When I was a child I didn’t need many excuses to explore the vast Sonoran Desert around my home in Tucson, Arizona. Family camping trips in the area, boy scout jamborees, or just the time it took me to ride my bicycle home from school every afternoon, were all great ways to look for and find critters of all shapes and sizes. My mother would simply roll her eyes and worry a little whenever I came home with my latest treasure, some wild thing that I would keep for a short while as a pet before returning it to its home in the desert. Snakes and lizards (including a couple different Gila monsters and even venomous snakes), spade-foot toads and canyon tree frogs, and the occasional horned toad and tarantula were all part of my early menagerie.
Oh to have grown up in the Amazon rain forest! This morning I met an 11 year-old version of my younger self in the village of San Francisco. Pedro Nasate is totally enamored of seemingly all the wildlife to be found here near his village. How could life be any better for a kid looking for adventure and critters along the way? With over 380 species of reptiles, 430 species of amphibians, 600 species of mammals, 1,500 species of birds, and a whopping 2.5 million (and counting) insects this place is a wonderland for a youngster with a curious mind and quick hands and feet.
Pedro was only too happy to show me his brown-throated three-toed sloth as well as his baby black caiman, Amazon River turtle, monk saki monkey, and a blue-winged parakeet. After photographing all of his current critters, I noticed while walking around San Francisco I was surrounded by kids with their own wild pets on display. Another young sloth, several parakeets, and many lizards were all proffered when I enquired of youngsters if they had any animal friends!

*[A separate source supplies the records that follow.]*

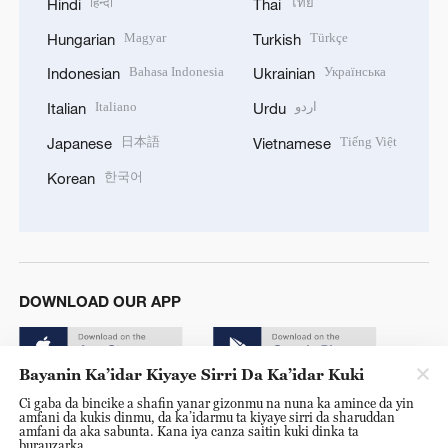
हिन्दी
ไทย
Hindi
Thai
Magyar
Türkçe
Hungarian
Turkish
Bahasa Indonesia
Українська
Indonesian
Ukrainian
Italiano
اردو
Italian
Urdu
日本語
Tiếng Việt
Japanese
Vietnamese
한국어
Korean
DOWNLOAD OUR APP
Bayanin Ka’idar Kiyaye Sirri Da Ka’idar Kuki
Ci gaba da bincike a shafin yanar gizonmu na nuna ka amince da yin
amfani da kukis dinmu, da ka’idarmu ta kiyaye sirri da sharuddan
amfani da aka sabunta. Kana iya canza saitin kuki dinka ta
burauzarka.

Later in the afternoon, exploring Clavero Lake, I contemplated the reason that so many of us travel to such remote places to see and discover for ourselves all the wonders of such a unique area. I like to think that the answer lies in the same impulse that drives kids in tiny San Francisco to go out into the rain forest to find interesting animals to keep for a while, study, then let loose again back to their homes. Could it be simply a child-like wonder of the unknown, the un-experienced, and the unexpected? To go and see, to immerse ourselves into the great outdoors, to simply experience firsthand all that we can fit into our time here on this planet?
As I gather my years I hope to never lose that inner child-like curiosity. I hope to Always Wonder. Like so many of you reading these words, I hope to travel as far as I can, as often as I can, for as long as I can. Hope to see you out there!